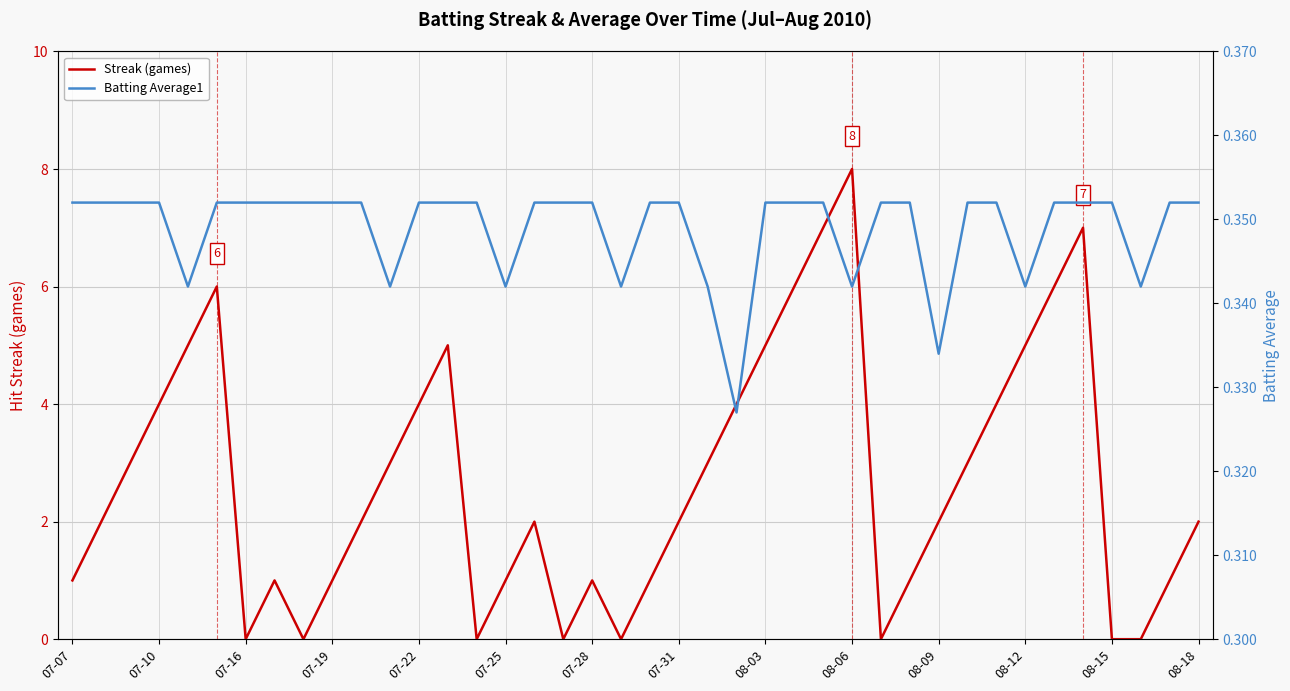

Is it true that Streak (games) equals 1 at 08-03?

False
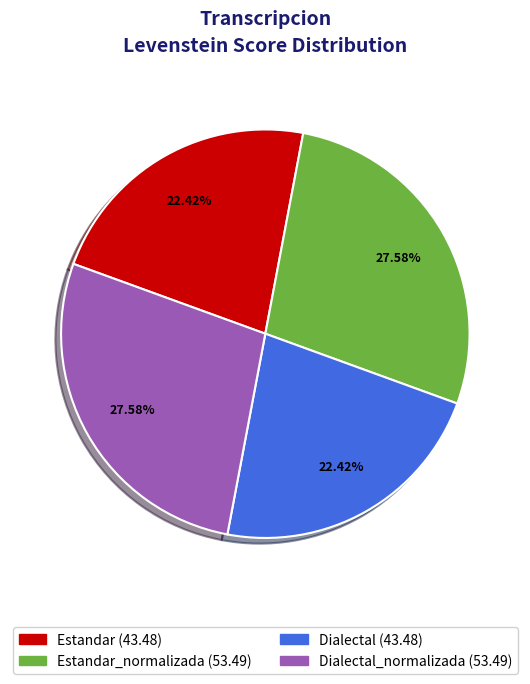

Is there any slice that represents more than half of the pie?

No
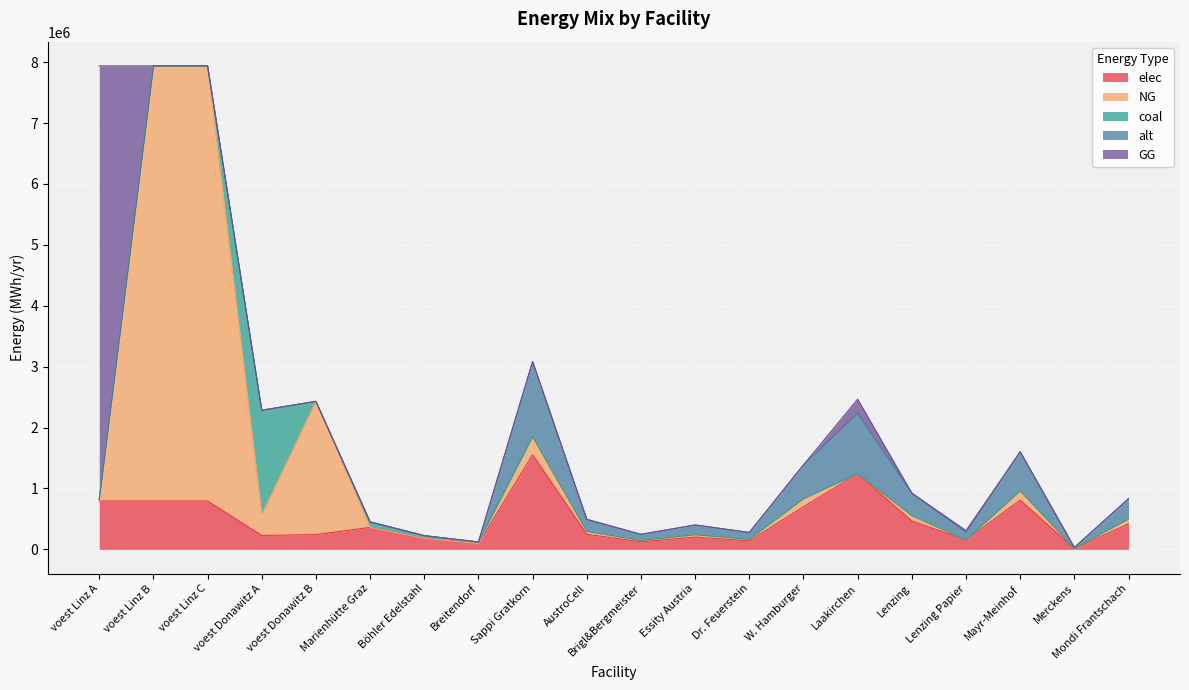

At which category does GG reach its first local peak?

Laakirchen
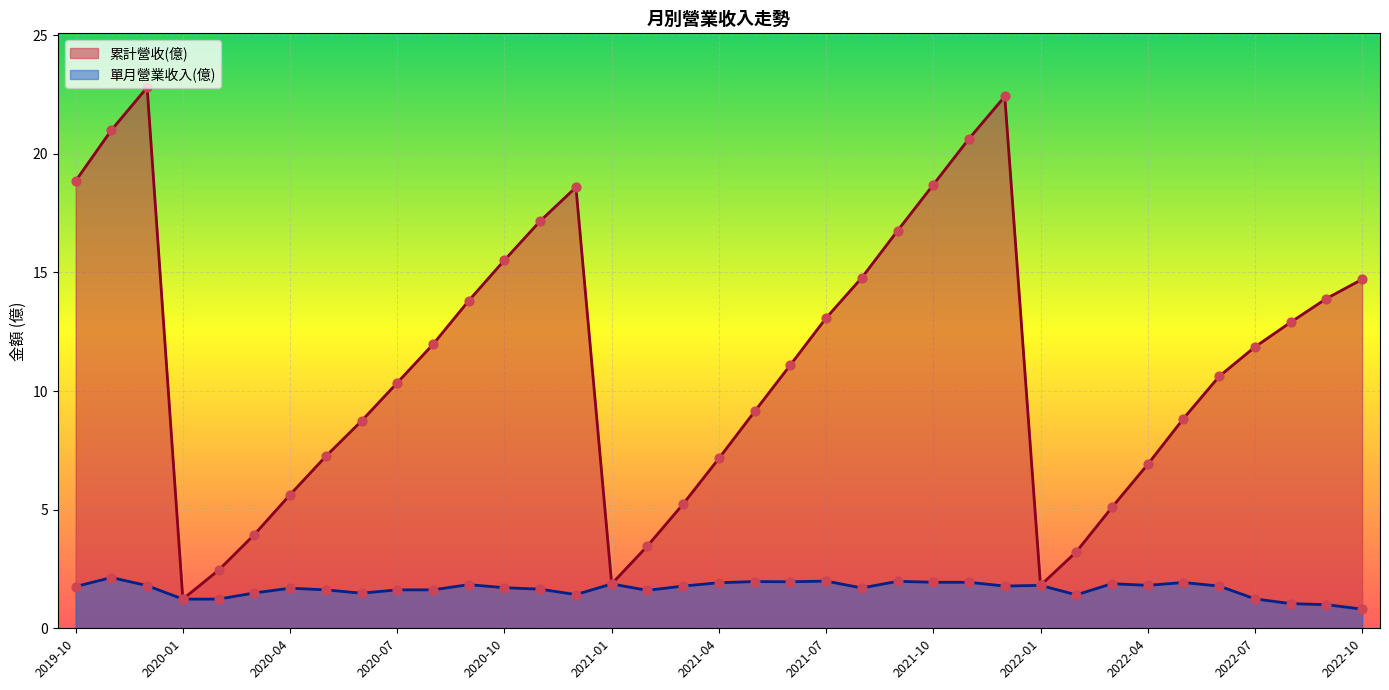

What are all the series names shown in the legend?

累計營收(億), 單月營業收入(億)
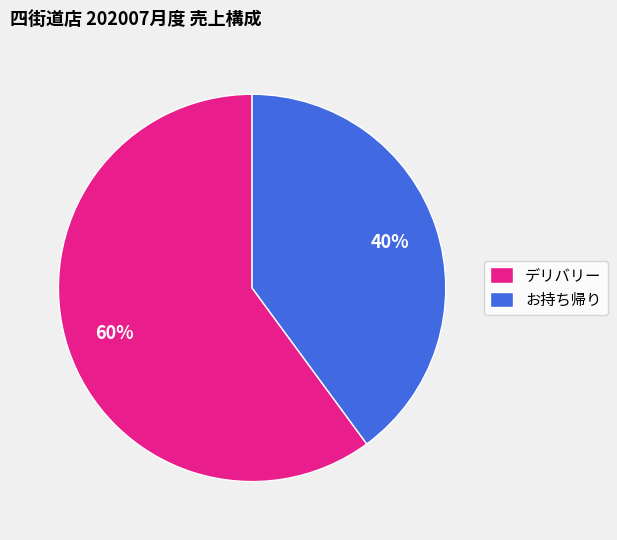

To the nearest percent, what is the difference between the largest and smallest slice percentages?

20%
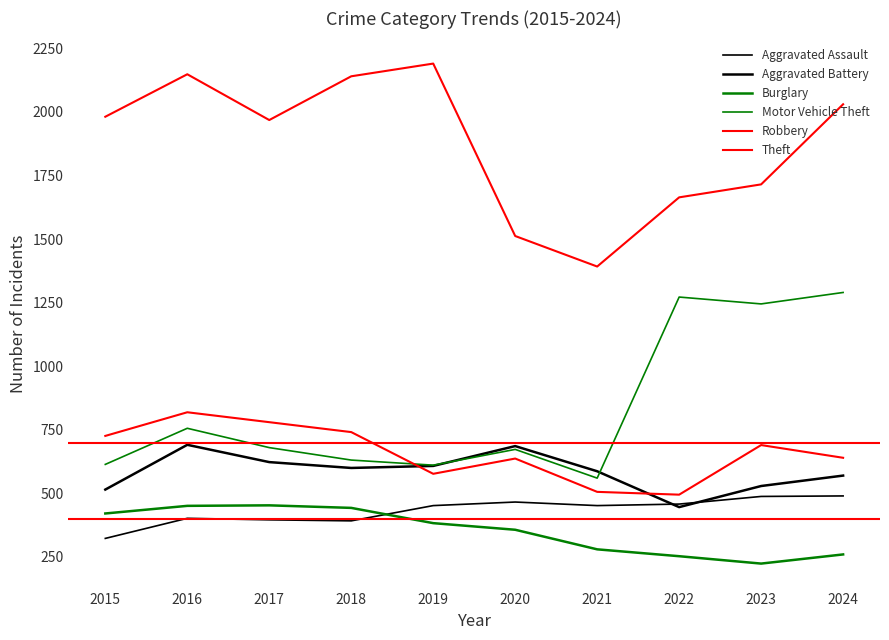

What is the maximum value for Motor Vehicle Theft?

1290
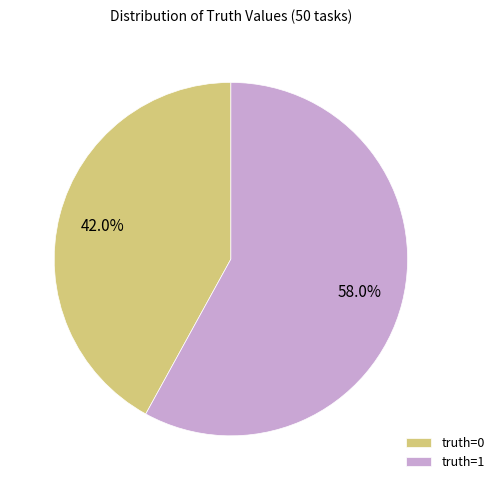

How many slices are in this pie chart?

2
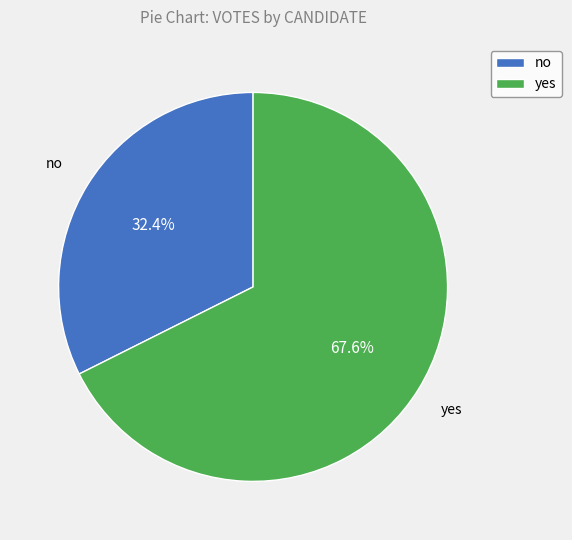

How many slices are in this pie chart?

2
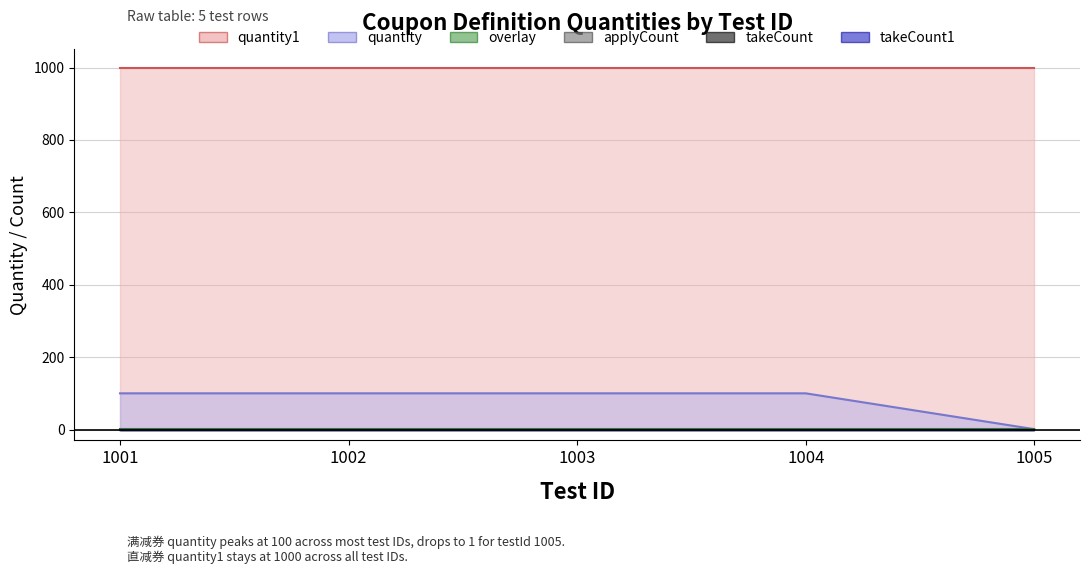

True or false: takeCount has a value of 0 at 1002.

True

Activity ▸ Update the material above by replacing "pie chart" with "donut chart" and leaving everything else the same. Omit the pictures from your answer.

Exercise response ▸
Is it true that Streak (games) equals 1 at 08-03?

False

Is there any slice that represents more than half of the pie?

No

At which category does GG reach its first local peak?

Laakirchen

What are all the series names shown in the legend?

累計營收(億), 單月營業收入(億)

To the nearest percent, what is the difference between the largest and smallest slice percentages?

20%

What is the maximum value for Motor Vehicle Theft?

1290

How many slices are in this donut chart?

2

How many slices are in this donut chart?

2

True or false: takeCount has a value of 0 at 1002.

True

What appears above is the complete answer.